## RECORDS FOR PROCESSING
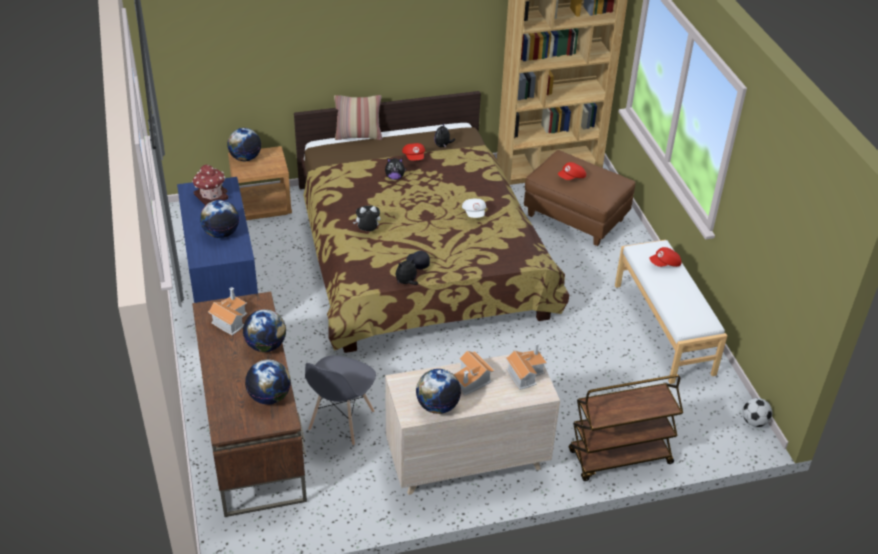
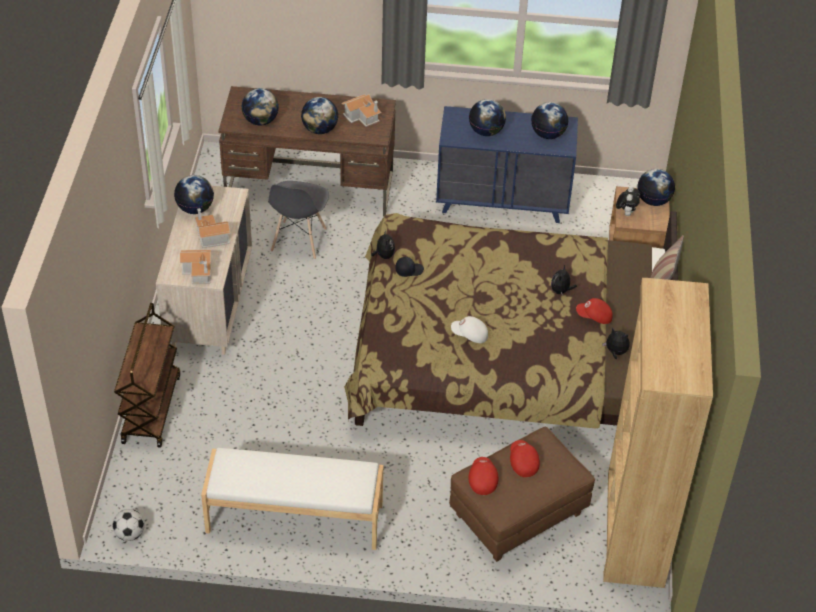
camera: 110 degrees right, 5 degrees up
toy house [192,165,228,206] -> globe [531,102,569,139]
grey chair [305,356,376,446] -> grey chair turned 120 degrees counterclockwise [268,181,329,259]
plush toy [353,205,381,231] -> plush toy moved to [616,187,641,216]
red cap [649,247,681,267] -> red cap moved to [469,457,498,495]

## PROBLEM TO WORK ON
Your copy should match the records above exactly, apart from the pictures, which stay out.

## RESPONSE AREA
camera: 110 degrees right, 5 degrees up
toy house [192,165,228,206] -> globe [531,102,569,139]
grey chair [305,356,376,446] -> grey chair turned 120 degrees counterclockwise [268,181,329,259]
plush toy [353,205,381,231] -> plush toy moved to [616,187,641,216]
red cap [649,247,681,267] -> red cap moved to [469,457,498,495]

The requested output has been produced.